Work to complete: Would you reproduce all of the entries exactly?

(Collected data entries)
—————

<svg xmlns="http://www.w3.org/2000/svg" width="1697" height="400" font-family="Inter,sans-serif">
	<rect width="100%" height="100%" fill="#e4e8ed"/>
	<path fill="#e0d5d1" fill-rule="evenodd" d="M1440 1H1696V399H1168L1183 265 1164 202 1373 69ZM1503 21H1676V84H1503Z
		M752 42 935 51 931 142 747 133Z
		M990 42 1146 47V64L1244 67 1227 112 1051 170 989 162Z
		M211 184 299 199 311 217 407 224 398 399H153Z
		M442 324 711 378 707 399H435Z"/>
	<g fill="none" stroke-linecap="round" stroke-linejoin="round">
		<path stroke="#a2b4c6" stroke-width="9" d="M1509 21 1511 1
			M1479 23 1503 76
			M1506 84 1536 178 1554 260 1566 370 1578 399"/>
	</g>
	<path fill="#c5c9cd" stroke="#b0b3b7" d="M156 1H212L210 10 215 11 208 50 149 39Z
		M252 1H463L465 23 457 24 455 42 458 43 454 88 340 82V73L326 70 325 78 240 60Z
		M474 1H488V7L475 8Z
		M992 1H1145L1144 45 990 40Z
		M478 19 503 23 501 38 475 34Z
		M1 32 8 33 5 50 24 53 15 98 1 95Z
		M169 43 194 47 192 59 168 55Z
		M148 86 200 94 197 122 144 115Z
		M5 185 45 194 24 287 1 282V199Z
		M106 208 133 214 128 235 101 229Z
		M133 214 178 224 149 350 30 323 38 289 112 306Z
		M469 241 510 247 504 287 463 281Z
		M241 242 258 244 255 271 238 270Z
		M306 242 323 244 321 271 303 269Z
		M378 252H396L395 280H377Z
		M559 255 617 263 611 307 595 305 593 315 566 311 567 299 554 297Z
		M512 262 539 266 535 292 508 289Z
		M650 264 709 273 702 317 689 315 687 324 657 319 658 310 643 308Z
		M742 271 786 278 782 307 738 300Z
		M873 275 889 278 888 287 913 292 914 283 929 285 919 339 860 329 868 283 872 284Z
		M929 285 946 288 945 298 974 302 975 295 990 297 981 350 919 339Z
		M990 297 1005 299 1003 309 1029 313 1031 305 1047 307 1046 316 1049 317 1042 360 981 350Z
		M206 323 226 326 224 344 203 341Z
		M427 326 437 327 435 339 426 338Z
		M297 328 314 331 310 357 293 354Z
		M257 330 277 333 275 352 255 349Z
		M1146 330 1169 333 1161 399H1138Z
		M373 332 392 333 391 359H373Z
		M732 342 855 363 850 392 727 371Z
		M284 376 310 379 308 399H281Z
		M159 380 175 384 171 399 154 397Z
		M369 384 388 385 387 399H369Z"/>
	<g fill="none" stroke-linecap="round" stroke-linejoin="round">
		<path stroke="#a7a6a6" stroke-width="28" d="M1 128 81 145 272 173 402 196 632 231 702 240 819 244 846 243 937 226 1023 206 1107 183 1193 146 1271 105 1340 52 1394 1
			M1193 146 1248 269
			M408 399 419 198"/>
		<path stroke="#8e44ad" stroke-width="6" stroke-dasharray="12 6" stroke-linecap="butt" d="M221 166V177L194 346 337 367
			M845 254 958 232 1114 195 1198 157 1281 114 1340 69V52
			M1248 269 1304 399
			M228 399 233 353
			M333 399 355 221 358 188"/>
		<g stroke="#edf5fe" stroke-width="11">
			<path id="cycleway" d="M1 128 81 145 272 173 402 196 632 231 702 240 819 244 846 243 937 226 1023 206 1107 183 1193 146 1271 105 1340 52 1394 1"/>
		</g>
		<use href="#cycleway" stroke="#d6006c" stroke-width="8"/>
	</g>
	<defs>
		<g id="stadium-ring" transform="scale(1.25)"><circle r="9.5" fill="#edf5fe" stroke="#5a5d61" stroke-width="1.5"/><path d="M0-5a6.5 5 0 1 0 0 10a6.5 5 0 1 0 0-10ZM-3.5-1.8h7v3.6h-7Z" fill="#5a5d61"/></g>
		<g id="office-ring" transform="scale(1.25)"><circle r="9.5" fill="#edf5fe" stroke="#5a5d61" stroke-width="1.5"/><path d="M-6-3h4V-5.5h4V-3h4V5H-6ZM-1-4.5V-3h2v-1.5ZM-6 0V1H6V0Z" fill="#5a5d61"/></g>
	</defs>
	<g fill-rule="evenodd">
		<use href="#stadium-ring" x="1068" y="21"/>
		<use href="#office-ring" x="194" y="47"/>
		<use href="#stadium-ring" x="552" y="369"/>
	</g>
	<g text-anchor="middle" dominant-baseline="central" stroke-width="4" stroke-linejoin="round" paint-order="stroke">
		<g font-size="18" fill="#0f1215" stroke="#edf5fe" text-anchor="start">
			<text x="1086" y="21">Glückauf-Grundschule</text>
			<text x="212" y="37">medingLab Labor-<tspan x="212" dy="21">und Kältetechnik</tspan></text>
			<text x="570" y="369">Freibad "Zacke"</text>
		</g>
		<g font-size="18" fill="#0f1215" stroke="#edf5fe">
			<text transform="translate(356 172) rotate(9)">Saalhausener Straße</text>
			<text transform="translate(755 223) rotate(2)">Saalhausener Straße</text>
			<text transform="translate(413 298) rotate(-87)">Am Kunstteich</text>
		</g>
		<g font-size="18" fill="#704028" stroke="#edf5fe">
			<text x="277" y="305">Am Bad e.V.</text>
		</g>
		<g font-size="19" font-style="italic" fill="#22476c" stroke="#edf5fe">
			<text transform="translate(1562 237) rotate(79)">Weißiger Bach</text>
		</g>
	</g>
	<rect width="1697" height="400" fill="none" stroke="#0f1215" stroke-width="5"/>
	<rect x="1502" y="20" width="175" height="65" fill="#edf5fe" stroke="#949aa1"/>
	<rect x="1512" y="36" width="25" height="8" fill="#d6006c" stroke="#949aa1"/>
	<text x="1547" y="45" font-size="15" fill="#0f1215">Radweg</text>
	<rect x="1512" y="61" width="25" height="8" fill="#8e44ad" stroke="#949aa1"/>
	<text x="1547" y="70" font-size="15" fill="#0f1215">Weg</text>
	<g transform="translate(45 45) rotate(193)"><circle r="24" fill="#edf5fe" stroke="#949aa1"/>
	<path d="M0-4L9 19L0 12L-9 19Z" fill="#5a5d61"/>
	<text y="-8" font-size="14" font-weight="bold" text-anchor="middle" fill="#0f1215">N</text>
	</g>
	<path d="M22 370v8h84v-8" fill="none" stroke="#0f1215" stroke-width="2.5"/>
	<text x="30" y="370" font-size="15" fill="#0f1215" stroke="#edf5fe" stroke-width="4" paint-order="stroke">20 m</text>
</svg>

—————

Answer to this task:
<svg xmlns="http://www.w3.org/2000/svg" width="1697" height="400" font-family="Inter,sans-serif">
	<rect width="100%" height="100%" fill="#e4e8ed"/>
	<path fill="#e0d5d1" fill-rule="evenodd" d="M1440 1H1696V399H1168L1183 265 1164 202 1373 69ZM1503 21H1676V84H1503Z
		M752 42 935 51 931 142 747 133Z
		M990 42 1146 47V64L1244 67 1227 112 1051 170 989 162Z
		M211 184 299 199 311 217 407 224 398 399H153Z
		M442 324 711 378 707 399H435Z"/>
	<g fill="none" stroke-linecap="round" stroke-linejoin="round">
		<path stroke="#a2b4c6" stroke-width="9" d="M1509 21 1511 1
			M1479 23 1503 76
			M1506 84 1536 178 1554 260 1566 370 1578 399"/>
	</g>
	<path fill="#c5c9cd" stroke="#b0b3b7" d="M156 1H212L210 10 215 11 208 50 149 39Z
		M252 1H463L465 23 457 24 455 42 458 43 454 88 340 82V73L326 70 325 78 240 60Z
		M474 1H488V7L475 8Z
		M992 1H1145L1144 45 990 40Z
		M478 19 503 23 501 38 475 34Z
		M1 32 8 33 5 50 24 53 15 98 1 95Z
		M169 43 194 47 192 59 168 55Z
		M148 86 200 94 197 122 144 115Z
		M5 185 45 194 24 287 1 282V199Z
		M106 208 133 214 128 235 101 229Z
		M133 214 178 224 149 350 30 323 38 289 112 306Z
		M469 241 510 247 504 287 463 281Z
		M241 242 258 244 255 271 238 270Z
		M306 242 323 244 321 271 303 269Z
		M378 252H396L395 280H377Z
		M559 255 617 263 611 307 595 305 593 315 566 311 567 299 554 297Z
		M512 262 539 266 535 292 508 289Z
		M650 264 709 273 702 317 689 315 687 324 657 319 658 310 643 308Z
		M742 271 786 278 782 307 738 300Z
		M873 275 889 278 888 287 913 292 914 283 929 285 919 339 860 329 868 283 872 284Z
		M929 285 946 288 945 298 974 302 975 295 990 297 981 350 919 339Z
		M990 297 1005 299 1003 309 1029 313 1031 305 1047 307 1046 316 1049 317 1042 360 981 350Z
		M206 323 226 326 224 344 203 341Z
		M427 326 437 327 435 339 426 338Z
		M297 328 314 331 310 357 293 354Z
		M257 330 277 333 275 352 255 349Z
		M1146 330 1169 333 1161 399H1138Z
		M373 332 392 333 391 359H373Z
		M732 342 855 363 850 392 727 371Z
		M284 376 310 379 308 399H281Z
		M159 380 175 384 171 399 154 397Z
		M369 384 388 385 387 399H369Z"/>
	<g fill="none" stroke-linecap="round" stroke-linejoin="round">
		<path stroke="#a7a6a6" stroke-width="28" d="M1 128 81 145 272 173 402 196 632 231 702 240 819 244 846 243 937 226 1023 206 1107 183 1193 146 1271 105 1340 52 1394 1
			M1193 146 1248 269
			M408 399 419 198"/>
		<path stroke="#8e44ad" stroke-width="6" stroke-dasharray="12 6" stroke-linecap="butt" d="M221 166V177L194 346 337 367
			M845 254 958 232 1114 195 1198 157 1281 114 1340 69V52
			M1248 269 1304 399
			M228 399 233 353
			M333 399 355 221 358 188"/>
		<g stroke="#edf5fe" stroke-width="11">
			<path id="cycleway" d="M1 128 81 145 272 173 402 196 632 231 702 240 819 244 846 243 937 226 1023 206 1107 183 1193 146 1271 105 1340 52 1394 1"/>
		</g>
		<use href="#cycleway" stroke="#d6006c" stroke-width="8"/>
	</g>
	<defs>
		<g id="stadium-ring" transform="scale(1.25)"><circle r="9.5" fill="#edf5fe" stroke="#5a5d61" stroke-width="1.5"/><path d="M0-5a6.5 5 0 1 0 0 10a6.5 5 0 1 0 0-10ZM-3.5-1.8h7v3.6h-7Z" fill="#5a5d61"/></g>
		<g id="office-ring" transform="scale(1.25)"><circle r="9.5" fill="#edf5fe" stroke="#5a5d61" stroke-width="1.5"/><path d="M-6-3h4V-5.5h4V-3h4V5H-6ZM-1-4.5V-3h2v-1.5ZM-6 0V1H6V0Z" fill="#5a5d61"/></g>
	</defs>
	<g fill-rule="evenodd">
		<use href="#stadium-ring" x="1068" y="21"/>
		<use href="#office-ring" x="194" y="47"/>
		<use href="#stadium-ring" x="552" y="369"/>
	</g>
	<g text-anchor="middle" dominant-baseline="central" stroke-width="4" stroke-linejoin="round" paint-order="stroke">
		<g font-size="18" fill="#0f1215" stroke="#edf5fe" text-anchor="start">
			<text x="1086" y="21">Glückauf-Grundschule</text>
			<text x="212" y="37">medingLab Labor-<tspan x="212" dy="21">und Kältetechnik</tspan></text>
			<text x="570" y="369">Freibad "Zacke"</text>
		</g>
		<g font-size="18" fill="#0f1215" stroke="#edf5fe">
			<text transform="translate(356 172) rotate(9)">Saalhausener Straße</text>
			<text transform="translate(755 223) rotate(2)">Saalhausener Straße</text>
			<text transform="translate(413 298) rotate(-87)">Am Kunstteich</text>
		</g>
		<g font-size="18" fill="#704028" stroke="#edf5fe">
			<text x="277" y="305">Am Bad e.V.</text>
		</g>
		<g font-size="19" font-style="italic" fill="#22476c" stroke="#edf5fe">
			<text transform="translate(1562 237) rotate(79)">Weißiger Bach</text>
		</g>
	</g>
	<rect width="1697" height="400" fill="none" stroke="#0f1215" stroke-width="5"/>
	<rect x="1502" y="20" width="175" height="65" fill="#edf5fe" stroke="#949aa1"/>
	<rect x="1512" y="36" width="25" height="8" fill="#d6006c" stroke="#949aa1"/>
	<text x="1547" y="45" font-size="15" fill="#0f1215">Radweg</text>
	<rect x="1512" y="61" width="25" height="8" fill="#8e44ad" stroke="#949aa1"/>
	<text x="1547" y="70" font-size="15" fill="#0f1215">Weg</text>
	<g transform="translate(45 45) rotate(193)"><circle r="24" fill="#edf5fe" stroke="#949aa1"/>
	<path d="M0-4L9 19L0 12L-9 19Z" fill="#5a5d61"/>
	<text y="-8" font-size="14" font-weight="bold" text-anchor="middle" fill="#0f1215">N</text>
	</g>
	<path d="M22 370v8h84v-8" fill="none" stroke="#0f1215" stroke-width="2.5"/>
	<text x="30" y="370" font-size="15" fill="#0f1215" stroke="#edf5fe" stroke-width="4" paint-order="stroke">20 m</text>
</svg>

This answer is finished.